Collected data:

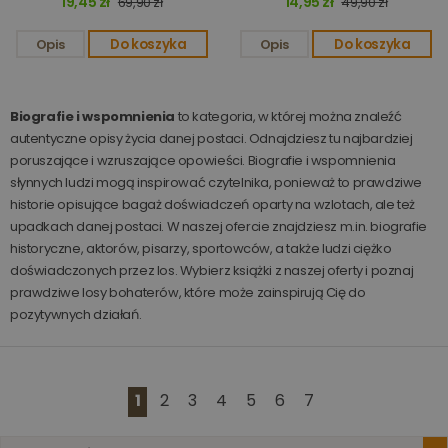
19,45 zł
14,95 zł
69,90 zł
49,90 zł
Analytics
jest używany
utrzymy
przez Google
stanu sesj
Analytics do
Opis
Do koszyka
Opis
Do koszyka
utrzymywania
_gid
1 miesiąc
Ten plik
Google LLC
stanu sesji.
cookie je
.www.oczytani.pl
ustawian
_ga
1 rok 1 miesiąc
Ta nazwa pliku
Google
przez Go
cookie jest
LLC
Biografie i wspomnienia
to kategoria, w której można znaleźć
Analytics
powiązana z
.oczytani.pl
Przechow
autentyczne opisy życia danej postaci. Odnajdziesz tu najbardziej
Google
aktualizu
Universal
poruszające i wzruszające opowieści. Biografie i wspomnienia
unikalną
Analytics - co
wartość d
stanowi istotną
słynnych ludzi mogą inspirować czytelnika, ponieważ to prawdziwe
każdej
aktualizację
odwiedza
historie opisujące bagaż doświadczeń oparty na wzlotach, ale też
powszechnie
strony i s
używanej usługi
upadkach danej postaci. W naszej ofercie znajdziesz m.in. biografie
do liczeni
analitycznej
śledzenia
historyczne, aktorów, pisarzy, sportowców, a także ludzi ciężko
Google. Ten pli
odsłon.
cookie służy do
doświadczonych przez los. Wybierz książki z naszej oferty i poznaj
rozróżniania
prawdziwe losy bohaterów, które może zainspirują Cię do
unikalnych
użytkowników
pozytywnych działań.
poprzez
przypisanie
losowo
wygenerowanej
liczby jako
identyfikatora
1
2
3
4
5
6
7
klienta. Jest on
uwzględniony 
każdym żądani
strony w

■ Work instructions
Your task is to list each line of the records with the word "postaci".

■ Solution to this exercise
autentyczne opisy życia danej postaci. Odnajdziesz tu najbardziej
upadkach danej postaci. W naszej ofercie znajdziesz m.in. biografie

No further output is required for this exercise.